Posted by Eric Clark on Jul 24, 2009 at 09:33 AM | #

It isn’t necessarily the case that FRED’s contract was maliciously altered even if Martin is right that it is not the same as the contract he signed. Nefarious changes happen a lot more on TV than in real life. More often what happens is that pages from different contracts or from different working drafts of the same contract get jumbled together through sloppy file keeping. In cases like that, both parties can easily feel in good faith that they are in the right.
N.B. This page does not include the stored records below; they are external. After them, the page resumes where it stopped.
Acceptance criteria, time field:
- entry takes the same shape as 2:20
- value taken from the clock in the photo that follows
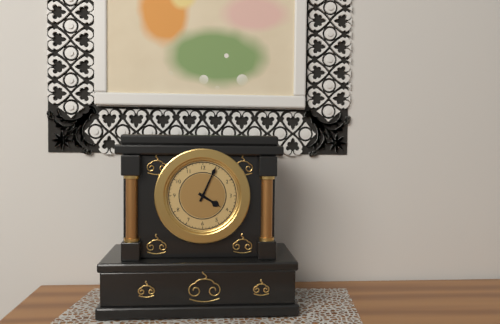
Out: 4:04
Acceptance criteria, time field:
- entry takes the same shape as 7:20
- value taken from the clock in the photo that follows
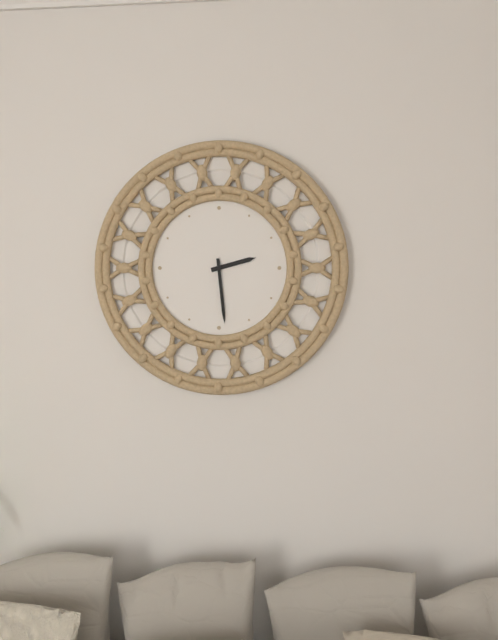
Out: 2:29
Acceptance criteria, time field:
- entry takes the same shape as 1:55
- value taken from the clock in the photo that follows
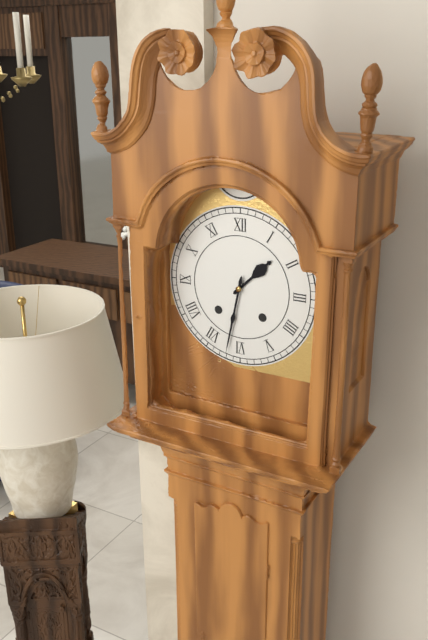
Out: 1:32
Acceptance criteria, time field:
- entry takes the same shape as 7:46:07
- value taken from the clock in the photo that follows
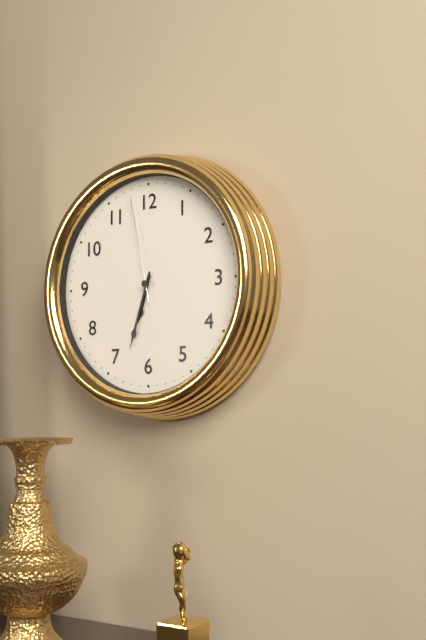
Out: 6:33:58
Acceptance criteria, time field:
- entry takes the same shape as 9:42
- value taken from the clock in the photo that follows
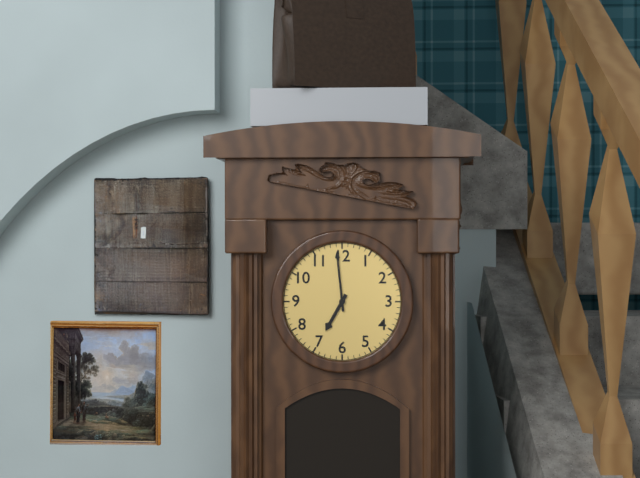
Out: 6:59
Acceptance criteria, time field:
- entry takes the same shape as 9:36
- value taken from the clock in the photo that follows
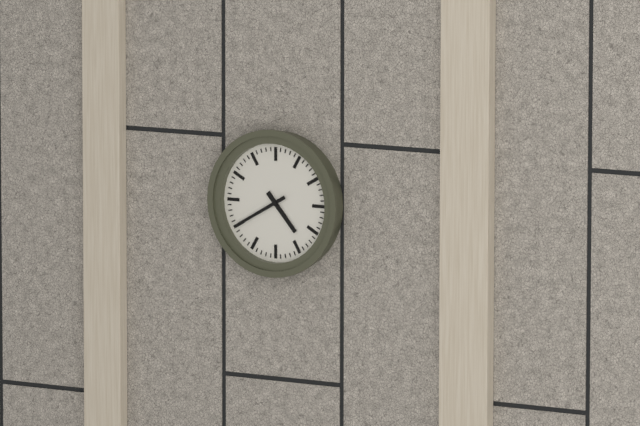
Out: 4:40
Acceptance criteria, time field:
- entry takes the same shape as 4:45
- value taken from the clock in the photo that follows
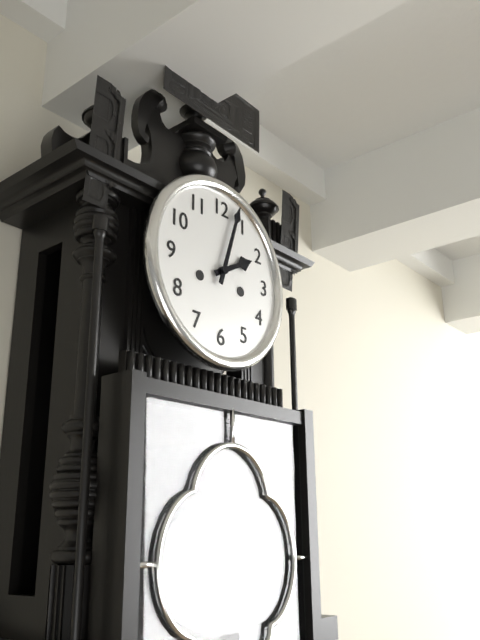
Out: 2:03
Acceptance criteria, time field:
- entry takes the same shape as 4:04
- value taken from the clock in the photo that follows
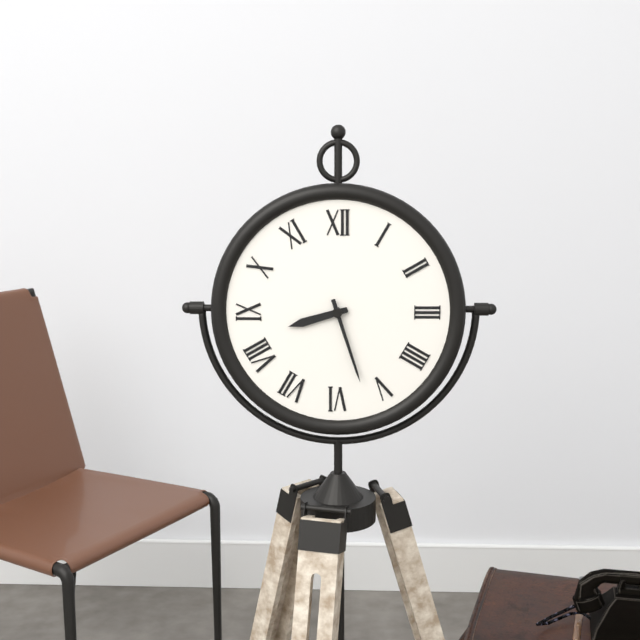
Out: 8:27
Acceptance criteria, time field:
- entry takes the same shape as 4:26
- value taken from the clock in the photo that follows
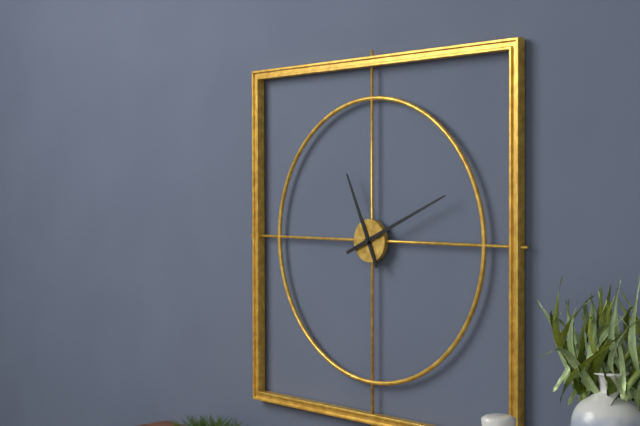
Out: 11:11
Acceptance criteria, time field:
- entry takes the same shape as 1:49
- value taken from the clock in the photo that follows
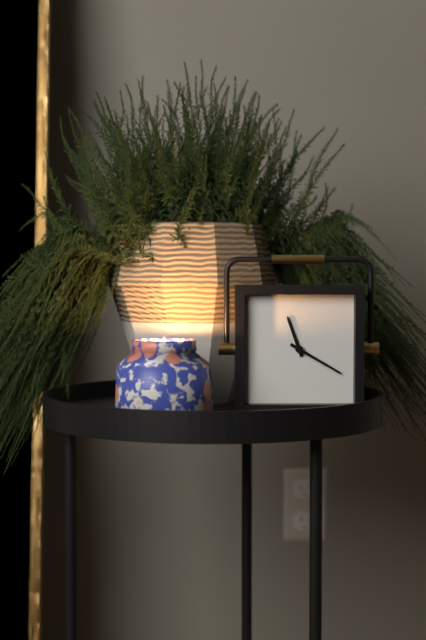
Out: 11:20
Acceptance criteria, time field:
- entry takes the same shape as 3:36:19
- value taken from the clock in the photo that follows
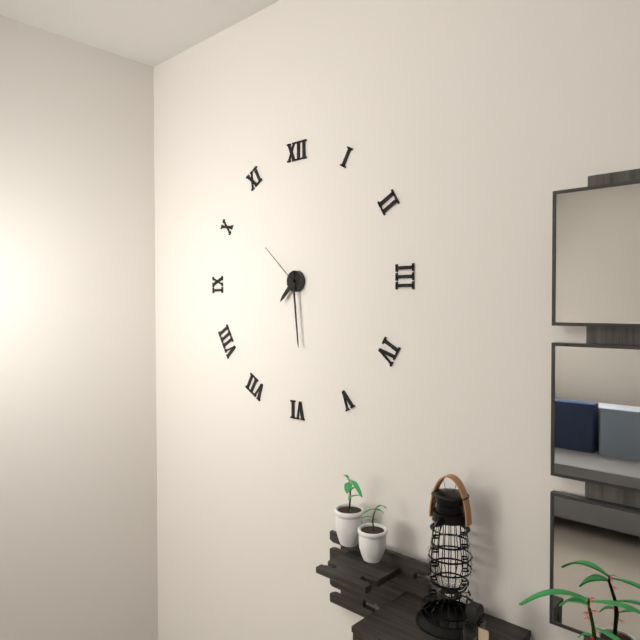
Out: 7:29:52
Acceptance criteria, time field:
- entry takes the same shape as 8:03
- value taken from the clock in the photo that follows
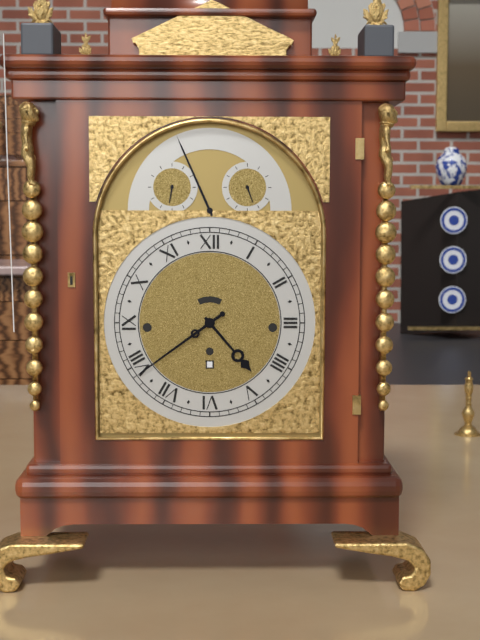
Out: 4:39
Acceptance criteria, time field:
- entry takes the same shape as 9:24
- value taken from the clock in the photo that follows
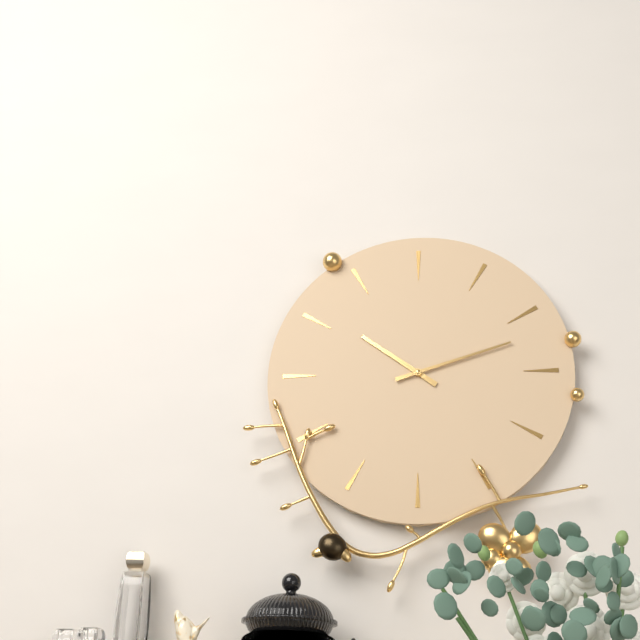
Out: 10:12
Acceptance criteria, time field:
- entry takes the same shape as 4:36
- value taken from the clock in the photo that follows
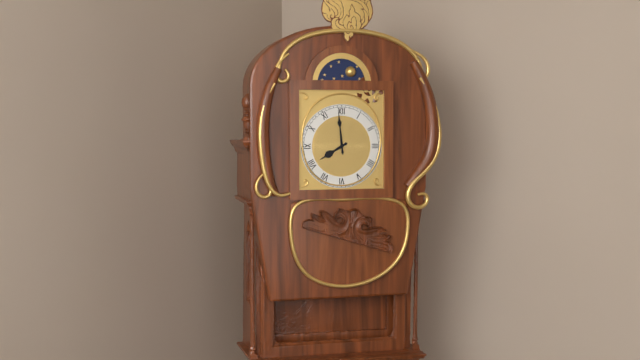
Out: 7:59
It is worth remembering, too, that breach of contract isn’t always a bad thing. It is entirely possible that after a contract is signed, a better opportunity comes along. As long as the party switching deals is willing to make his first partner whole by paying the contract damages, the switch can be good (or at least not bad) for everyone. That is efficient breach. If that’s what happened here, then it would be better if Martin just manned up and paid FRED so that he could move ahead with his other contracts, but because of considerations of reputation people often find it harder to be cold bloodedly efficient in practice than in theory.

Posted by David Lund on Jul 24, 2009 at 10:46 AM | #

Jennifer, it sounds like you are describing the dispute between Michael Cherney and Oleg Deripaska, which I believe is currently being heard in a UK court. Cherney claims to have made an agreement with Deripaska regarding a 13.2% stake in a company recently valued at $36 billion.